---------- SOURCE EXTRACT

Cait O'Keefe

Personal information
- Full name: Caitlin O'Keefe
- Born: 16 December 1996 (age 29) Plymouth, Devon, England
- Batting: Right-handed
- Bowling: Right-arm medium
- Role: All-rounder

Domestic team information
- 2010–2018: Devon
- 2016: Western Storm
- 2021: Devon

Career statistics
| Competition | WLA | WT20 |
| Matches | 54 | 45 |
| Runs scored | 710 | 426 |
| Batting average | 20.88 | 17.75 |
| 100s/50s | 0/2 | 0/1 |
| Top score | 66* | 60* |
| Balls bowled | 1,267 | 324 |
| Wickets | 42 | 14 |
| Bowling average | 23.33 | 20.71 |
| 5 wickets in innings | 1 | 0 |
| 10 wickets in match | 0 | 0 |
| Best bowling | 5/37 | 3/10 |
| Catches/stumpings | 10/– | 19/– |
- Source: CricketArchive, 2 October 2021

= Caitlin O'Keefe =

English cricketer

Caitlin O'Keefe (born 16 December 1996) is an English cricketer who plays as an all-rounder, batting right-handed bowling and right-arm off break. She played for Devon between 2010 and 2018 and in 2021, and played for Western Storm in the 2016 Women's Cricket Super League.

==Early life==
O'Keefe was born on 16 December 1996 in Plymouth, Devon.

--------------------
---------- RAW DATA

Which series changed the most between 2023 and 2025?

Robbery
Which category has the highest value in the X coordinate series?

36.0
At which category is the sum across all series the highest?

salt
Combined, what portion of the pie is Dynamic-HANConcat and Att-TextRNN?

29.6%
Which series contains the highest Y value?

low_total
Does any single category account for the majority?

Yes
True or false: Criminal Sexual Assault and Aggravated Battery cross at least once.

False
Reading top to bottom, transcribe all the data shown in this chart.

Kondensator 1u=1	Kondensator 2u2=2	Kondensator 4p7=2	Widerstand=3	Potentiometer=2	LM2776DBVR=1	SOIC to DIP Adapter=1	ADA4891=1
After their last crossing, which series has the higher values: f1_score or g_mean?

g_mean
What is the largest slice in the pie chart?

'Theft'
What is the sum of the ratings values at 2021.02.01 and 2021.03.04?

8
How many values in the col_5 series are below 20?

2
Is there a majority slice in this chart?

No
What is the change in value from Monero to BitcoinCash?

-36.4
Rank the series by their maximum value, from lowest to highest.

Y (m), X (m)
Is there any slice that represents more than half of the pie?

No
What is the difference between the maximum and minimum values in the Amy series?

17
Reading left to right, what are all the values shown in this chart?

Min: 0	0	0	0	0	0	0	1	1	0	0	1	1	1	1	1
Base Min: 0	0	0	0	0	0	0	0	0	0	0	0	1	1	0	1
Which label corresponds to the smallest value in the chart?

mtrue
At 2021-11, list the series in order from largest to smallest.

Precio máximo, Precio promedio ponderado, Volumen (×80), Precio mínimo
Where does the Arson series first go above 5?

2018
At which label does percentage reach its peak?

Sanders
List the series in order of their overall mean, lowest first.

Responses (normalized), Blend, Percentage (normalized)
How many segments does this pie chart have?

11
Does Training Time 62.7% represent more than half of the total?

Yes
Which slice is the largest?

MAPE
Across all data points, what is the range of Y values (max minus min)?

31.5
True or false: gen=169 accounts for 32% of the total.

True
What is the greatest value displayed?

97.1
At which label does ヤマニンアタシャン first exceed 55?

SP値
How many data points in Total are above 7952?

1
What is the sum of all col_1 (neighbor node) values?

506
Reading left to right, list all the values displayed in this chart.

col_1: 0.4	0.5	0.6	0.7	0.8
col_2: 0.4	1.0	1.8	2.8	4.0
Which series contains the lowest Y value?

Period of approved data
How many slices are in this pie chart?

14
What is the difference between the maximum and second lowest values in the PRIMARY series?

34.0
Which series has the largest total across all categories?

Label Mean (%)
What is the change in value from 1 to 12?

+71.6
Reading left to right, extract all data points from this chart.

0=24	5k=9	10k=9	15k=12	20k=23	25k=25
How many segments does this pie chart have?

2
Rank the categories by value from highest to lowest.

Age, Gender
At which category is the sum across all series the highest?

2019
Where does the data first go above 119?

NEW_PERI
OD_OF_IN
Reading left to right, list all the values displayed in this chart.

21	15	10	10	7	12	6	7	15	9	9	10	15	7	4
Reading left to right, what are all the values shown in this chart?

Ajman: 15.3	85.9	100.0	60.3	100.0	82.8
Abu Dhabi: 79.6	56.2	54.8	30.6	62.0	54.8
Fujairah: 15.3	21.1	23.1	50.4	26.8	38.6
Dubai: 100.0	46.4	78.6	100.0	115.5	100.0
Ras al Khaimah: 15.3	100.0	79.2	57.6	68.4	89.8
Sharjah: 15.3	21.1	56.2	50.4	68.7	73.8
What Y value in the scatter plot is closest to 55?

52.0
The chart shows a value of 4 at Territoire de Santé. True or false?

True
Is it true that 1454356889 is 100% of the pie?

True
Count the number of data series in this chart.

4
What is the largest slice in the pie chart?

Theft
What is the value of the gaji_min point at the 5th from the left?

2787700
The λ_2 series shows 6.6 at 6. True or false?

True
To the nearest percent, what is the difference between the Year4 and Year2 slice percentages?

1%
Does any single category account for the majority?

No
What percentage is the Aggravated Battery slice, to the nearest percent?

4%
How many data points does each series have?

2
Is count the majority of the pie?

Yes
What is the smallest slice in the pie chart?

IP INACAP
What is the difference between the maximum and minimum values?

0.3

--------------------

## WORK REQUIRED
Extend the article on cricketer Caitlin O'Keefe by writing what comes after its final sentence, "O'Keefe was born on 16 December 1996 in Plymouth, Devon."

## TASK ANSWER
==Domestic career==
O'Keefe made her county debut for Devon in 2010, against Scotland. She was part of the Devon squad that won promotions in the 2011 Women's County Championship and 2018 Women's Twenty20 Cup. She took her maiden five-wicket haul in 2012, taking 5/37 against Lancashire, and achieved her List A high score in 2017, scoring 66* against Worcestershire.

O'Keefe also played for Western Storm in the 2016 Women's Cricket Super League. She appeared in all 7 matches the side played as they reached the Final, but did not bat or bowl.

In 2021, O'Keefe returned to play for Devon in the Twenty20 Cup, and scored 36 off 29 balls in the first match of the season. Overall, she scored 83 runs in six matches for the side, and took 5 wickets.